Alors que les experts de l’Organisation mondiale de la santé ont récemment fait part de leur doute concernant l’intérêt de la troisième dose de vaccin, particulièrement injuste pour les pays pauvres, le gouvernement de la Nouvelle- Calédonie a annoncé, vendredi 10 septembre, la mise en place du dispositif de rappel. En clair, une troisième dose de Moderna peut être injectée aux plus de 65 ans et personnes prioritaires (personnel médical, navigant…) qui ont reçu leur deuxième injection il y a plus de six mois. Dès lundi, plus de 200 personnes avaient effectué la piqûre de rappel à Ko We Kara et 120 à la mairie de Nouméa, à l’image de Liliane Tonazzi qui a plus de 65 ans. « C’était une évidence pour moi, j’ai eu un cancer du sein il y a 16 ans et depuis, je fais l’objet d’une surveillance particulière », précise- t-elle. Mardi, 347 personnes avaient reçu leur dose de rappel. Si les Ehpad n’ont pas encore franchi le pas, ils ne devraient plus tarder. « J’attends l’accord de la Dass et nous avons besoin de nous organiser, mais ça va se faire très rapidement », confirme le docteur Nicolas Toga, directeur de La Palmeraie à Païta, qui précise que les 27 salariés et les 39 résidents de l’établissement ont tous été vaccinés.


Les Loyauté rattrapent leur retard

Avec moins de 10 % de la population vaccinée en début d’épidémie, les îles Loyauté rattrapent peu à peu leur retard. « Mais il y a du boulot », reconnaît Yves-Marie Ducros, médecin référent Covid, qui précise qu’à Lifou, une partie de la population s’est laissée convaincre par les antivax avant le début de crise. Peu à peu, devant l’urgence de la situation, les Loyaltiens réticents changent d’avis. « Dimanche 12 septembre, nous avions vacciné avec une première dose 36 % de la population et 10 % avaient reçu leur deuxième injection sur Maré, Lifou et Ouvéa », précise-t-il. Quant à Tiga, une équipe a vacciné, le même jour, 64 % de la population éligible, ce qui représente 46 % de la population totale. « On avance bien sur Lifou. Un peu moins sur Maré et Ouvéa où nous mobiliserons les renforts en termes de personnel si cela se présente », affirme Yves-Marie Ducros. Plusieurs pharmacies des îles Loyauté se préparent à vacciner en officine. Les médecins libéraux sont aussi habilités à le faire.

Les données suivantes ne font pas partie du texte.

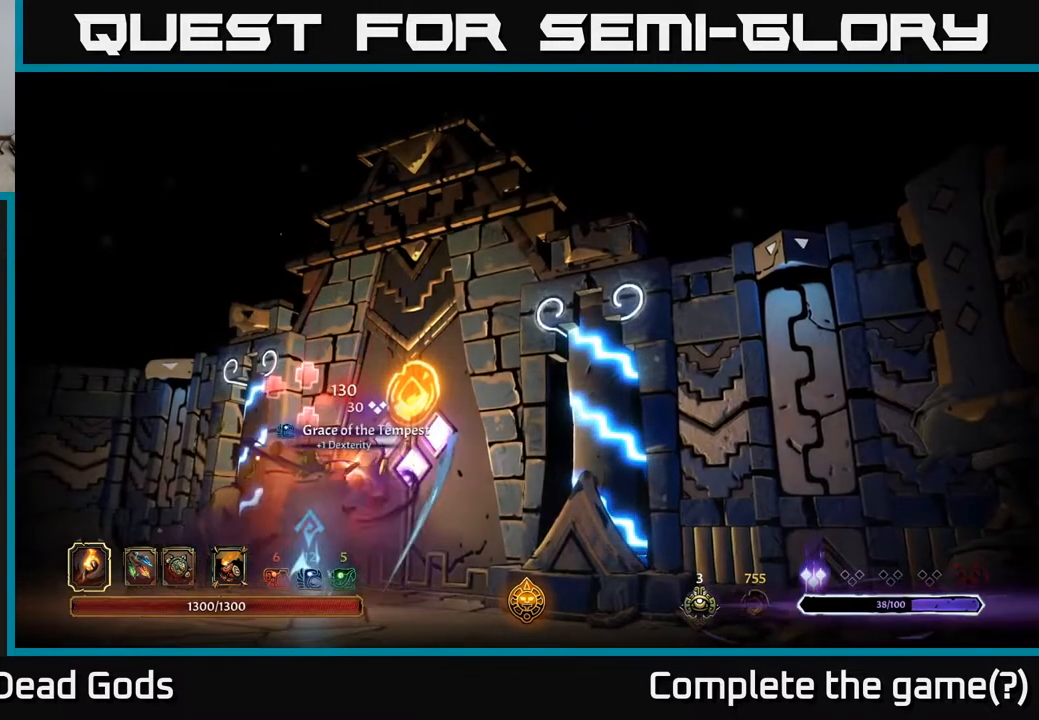
{"buttons": [], "left_stick": "center", "right_stick": "center", "events": []}
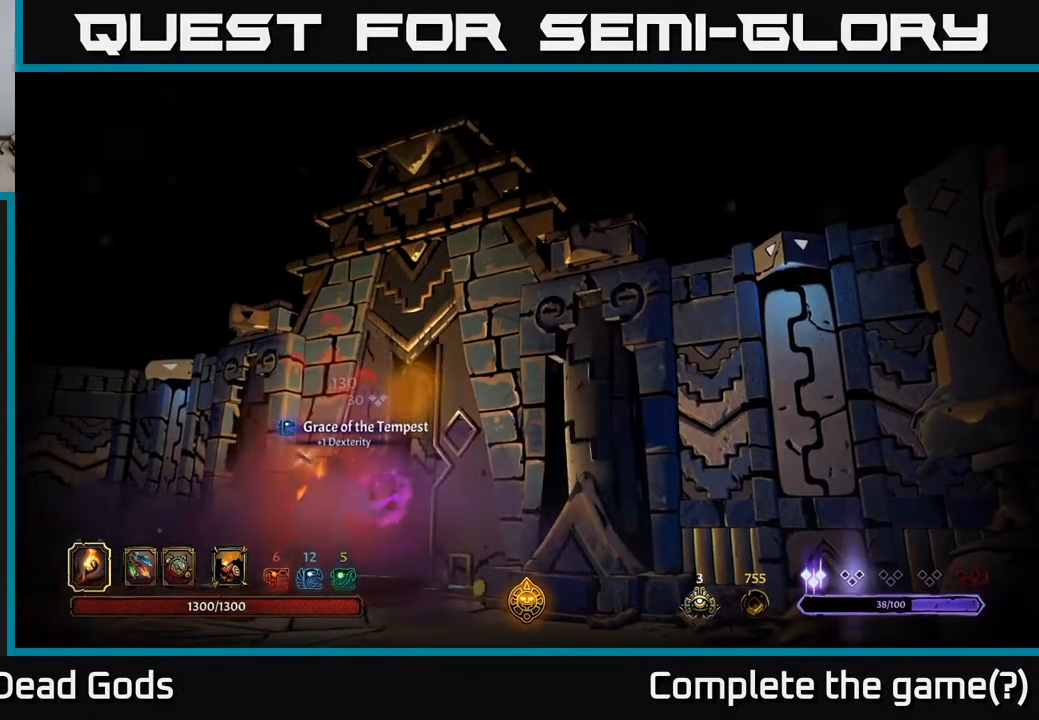
{"buttons": [], "left_stick": "center", "right_stick": "center", "events": []}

Les médecins et pharmaciens autorisés à vacciner

Les médecins, infirmiers et pharmaciens sont autorisés à prescrire et à administrer le vaccin dans leurs cabinets et officines. D’autres professionnels, préparateurs en pharmacie, sapeurs-pompiers, kinésithérapeutes et étudiants en santé, sont autorisés à vacciner dans les centres de vaccination sous la responsabilité d’un médecin, sous condition d’une formation préalable. Concernant les tests rapides d’orientation diagnostic de type antigéniques, ils peuvent désormais être réalisés en pharmacie et chez les professionnels de santé libéraux pour les personnes qui présentent des symptômes.